一种用于阿尔茨海默病分类的二阶段多任务特征选择算法

(厦门大学信息科学与技术学院,福建 厦门 361005)

阿尔茨海默病; 类内方差; 有效距离; 多任务特征选择; 拉普拉斯分数

A Two-stage Multi-task Feature Selection Algorithm for Classification of Alzheimer's Disease
YANG Chenhui*,HOU Chaoqun

(School of Information Science and Engineering,Xiamen University,Xiamen 361005,China)

Alzheimer's disease; intra-class variance; effective distance; multitask feature selection; Laplacian score

DOI: 10.6043/j.issn.0438-0479.201801005

备注

阿尔茨海默病(Alzheimer's disease,AD)具有数据量少、多模态以及高维度等特点.为了对AD进行有效的预测,首先提出一个基于类内方差最小化的多任务特征选择(minimum intra-class variance-based multitask feature selection,MIVMTFS)算法,然后结合基于有效距离的拉普拉斯分数特征选择(effective distance-based laplacian score feature selection,EDLSFS)算法和MIVMTFS算法,提出一种二阶段多任务特征选择(two-stage multi-task feature selection,TSMTFS)算法.TSMTFS算法先利用EDLSFS算法在保持特征局部结构的情况下对原始样本特征进行无监督预降维,再利用MIVMTFS算法对降维后的特征进行有监督地再降维,最终获得一个精简特征子集.实验部分主要包括AD的2个二分类任务,并分别对单模态数据和多模态数据进行实验.实验结果验证了TSMTFS算法在AD领域能够缓解单模态特征选择的信息不够充分、样本量少以及特征维度高等不足.

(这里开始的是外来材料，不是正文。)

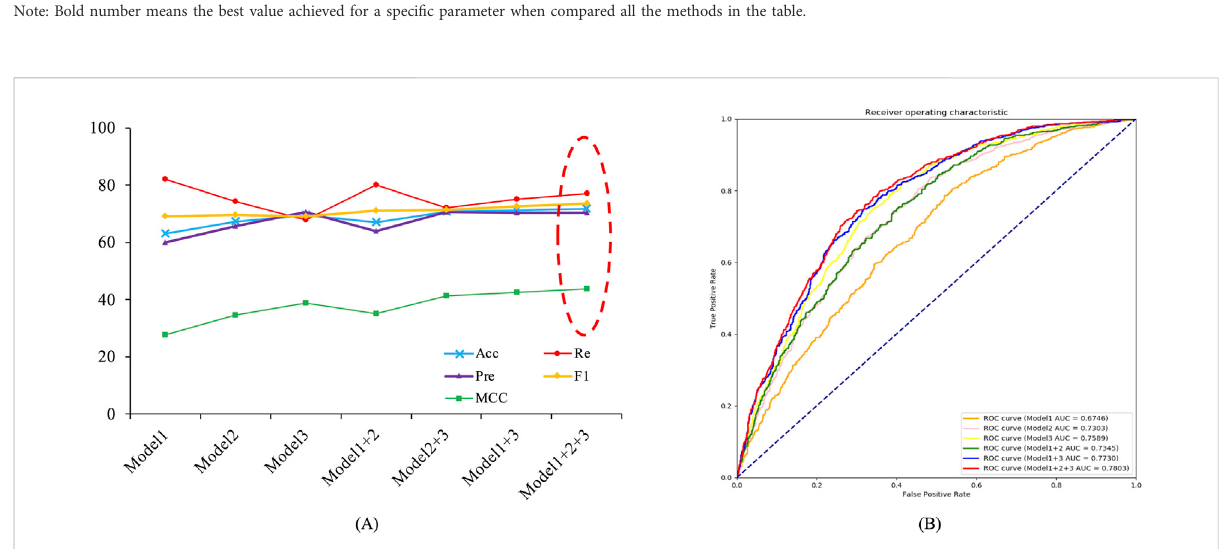
FIGURE 6 Line charts of voting results for different base models on independent test data. Model 1 denoted base classi fi er based on CTDC, Model 2 denoted base classi fi er based on the combination of APAAC and EGAAC, and Model 3 denotee based classi fi er based on embedding encoding. (A) Voting results for different combinations of models. (B) ROC curves and AUC values for different combinations of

Alzheimer's disease(AD)is characterized with few samples,multi modes,and high dimensionality.In this article,we first propose a minimum intra-class variance-based multitask feature selection(MIVMTFS)algorithm.Then,we propose a multi-task feature selection method of two-stage strategy based on combining effective distance-based Laplacian score feature selection(EDLSFS)algorithm and MIVMTFS algorithm.The former is used to pre-reduce feature dimension of label data,keeping the local structure of the original sample feature.The latter has been used to reduce the dimensionality of the reduced feature further.Finally,we can obtain a simplified feature subset.The experimental part of this paper includes two binary classification tasks,and we have also used the single modal and multi modal data to test algorithms' performances.Experimental results show that TSMTFS algorithm can alleviate these shortcomings including information deficiency,few samples and feature of high-dimensional during the feature selection of single modal in the field of AD.